> [Page extract]:
Raking all the thatch out of the lawn can actually encourage more crabgrass to sprout. Keeping the seed shaded helps a good deal.
Don’t compact soils - don't walk on soil or work soil when it's wet. Compacted soils can lead to weeds, less absorbtion of storm water, and unhealthy conditions for desirable plants
Mulching early in the season- before plants emerge, will save work and reduce damage to plants. Late fall is another option as well.
Have a nice edge to hold mulch in place. This can be a freshly cut lawn edge, or a physical border like steel, brick, poly, or stone.
Don’t pile mulch against or close to the elevation of your siding. We recommend the top of mulch be 6” below the bottom of your siding. This will reduce potential for moisture and insect related issues. This is not always possible with older homes and low-to-the-ground homes like many of the ranches built in the 60’s in Madison, WI. Many homes need regrading to effectively shed moisture in the more intense storms we are experiencing.
Prepare for mulching before having the mulch delivered. Over time, mulch builds up in a landscape bed - making it more mounded each year. Over time, the beds can be so high that the mulch simply washes off into the lawn with the slightest rain or disturbance. One approach is to remove some of the decomposed material from the beds.
If you have excess broken-down mulch in beds, we have had good success simply spreading a thin layer (about 1/2” or less) on lawn areas. This helps to break down any thatch layer in the lawn, add beneficial soil biology (living microbes, etc) to the lawn, level low spots, and add nutrients.
Plan to overseed thin lawn areas around Labor Day - spring seeding may be effective but typically weed competition and summer drought wipe out new lawn plantings. Add some seed in early spring so it’s ready when conditions are favorable. Then plan to over-seed around Labor Day. Keep seed in a cool dry place to maintain viability.
Don’t rush out to buy plants without a plan. Do your research first and measure your available spaces first or you’ll simply end up with a mix-match of plants that don’t work well.

Saved data entries:
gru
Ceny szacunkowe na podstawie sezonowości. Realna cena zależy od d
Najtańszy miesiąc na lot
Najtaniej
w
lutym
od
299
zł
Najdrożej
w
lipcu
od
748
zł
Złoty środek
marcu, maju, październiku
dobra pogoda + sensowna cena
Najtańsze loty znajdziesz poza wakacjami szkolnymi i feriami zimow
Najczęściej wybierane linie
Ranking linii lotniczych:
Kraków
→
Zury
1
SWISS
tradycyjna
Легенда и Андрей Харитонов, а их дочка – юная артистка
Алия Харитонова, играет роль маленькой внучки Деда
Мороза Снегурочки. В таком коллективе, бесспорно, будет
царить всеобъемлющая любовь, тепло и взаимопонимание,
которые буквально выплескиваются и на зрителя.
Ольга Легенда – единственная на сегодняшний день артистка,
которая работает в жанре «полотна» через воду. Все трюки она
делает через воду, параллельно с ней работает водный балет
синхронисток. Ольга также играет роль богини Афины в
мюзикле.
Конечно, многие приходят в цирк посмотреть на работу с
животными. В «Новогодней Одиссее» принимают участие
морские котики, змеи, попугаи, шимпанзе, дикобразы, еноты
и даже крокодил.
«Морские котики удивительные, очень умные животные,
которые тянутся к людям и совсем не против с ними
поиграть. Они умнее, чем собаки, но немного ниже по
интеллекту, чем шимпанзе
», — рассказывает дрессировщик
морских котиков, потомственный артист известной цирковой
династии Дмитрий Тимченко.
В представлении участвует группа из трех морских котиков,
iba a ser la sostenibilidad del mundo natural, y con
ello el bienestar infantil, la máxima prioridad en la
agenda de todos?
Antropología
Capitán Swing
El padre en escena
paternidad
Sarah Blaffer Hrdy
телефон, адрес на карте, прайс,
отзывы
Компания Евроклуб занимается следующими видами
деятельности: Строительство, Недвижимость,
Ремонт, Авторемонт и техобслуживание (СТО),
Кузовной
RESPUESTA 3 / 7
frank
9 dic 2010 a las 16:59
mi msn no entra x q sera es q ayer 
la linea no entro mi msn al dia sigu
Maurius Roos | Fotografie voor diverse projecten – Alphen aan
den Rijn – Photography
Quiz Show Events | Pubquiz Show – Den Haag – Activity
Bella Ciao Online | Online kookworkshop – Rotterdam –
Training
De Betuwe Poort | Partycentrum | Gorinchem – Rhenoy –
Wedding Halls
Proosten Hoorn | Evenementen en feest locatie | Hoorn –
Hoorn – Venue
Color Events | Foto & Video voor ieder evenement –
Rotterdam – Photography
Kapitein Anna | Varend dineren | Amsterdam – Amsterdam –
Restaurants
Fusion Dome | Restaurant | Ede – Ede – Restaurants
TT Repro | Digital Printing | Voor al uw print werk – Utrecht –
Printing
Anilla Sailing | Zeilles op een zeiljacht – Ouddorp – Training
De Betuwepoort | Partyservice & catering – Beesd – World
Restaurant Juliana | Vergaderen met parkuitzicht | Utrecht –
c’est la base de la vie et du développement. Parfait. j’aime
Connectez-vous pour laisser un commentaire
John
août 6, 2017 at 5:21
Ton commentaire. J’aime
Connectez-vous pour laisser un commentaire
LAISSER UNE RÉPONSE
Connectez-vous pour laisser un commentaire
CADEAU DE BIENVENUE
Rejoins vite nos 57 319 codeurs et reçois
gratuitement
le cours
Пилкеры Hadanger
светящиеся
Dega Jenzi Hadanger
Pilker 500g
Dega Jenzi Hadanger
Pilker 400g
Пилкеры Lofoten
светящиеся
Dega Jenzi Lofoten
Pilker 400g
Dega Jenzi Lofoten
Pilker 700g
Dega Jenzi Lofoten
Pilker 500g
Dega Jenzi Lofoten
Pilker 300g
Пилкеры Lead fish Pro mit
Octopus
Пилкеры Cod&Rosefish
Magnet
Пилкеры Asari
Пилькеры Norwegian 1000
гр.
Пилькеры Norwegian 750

> [Complete the following]:
**a)** Can you extract the passage of the lawn and garden tips from "Don’t compact soils" up to and including "option as well."?
**b)** Why do the lawn and garden tips recommend keeping the top of the mulch 6” below the bottom of the siding?
The saved data entries are separate from the lawn and garden tips.

> [Outputs in order]:
**a)**
Don’t compact soils - don't walk on soil or work soil when it's wet. Compacted soils can lead to weeds, less absorbtion of storm water, and unhealthy conditions for desirable plants
Mulching early in the season- before plants emerge, will save work and reduce damage to plants. Late fall is another option as well.

**b)** Keeping the mulch that far below the siding reduces the potential for moisture and insect related issues.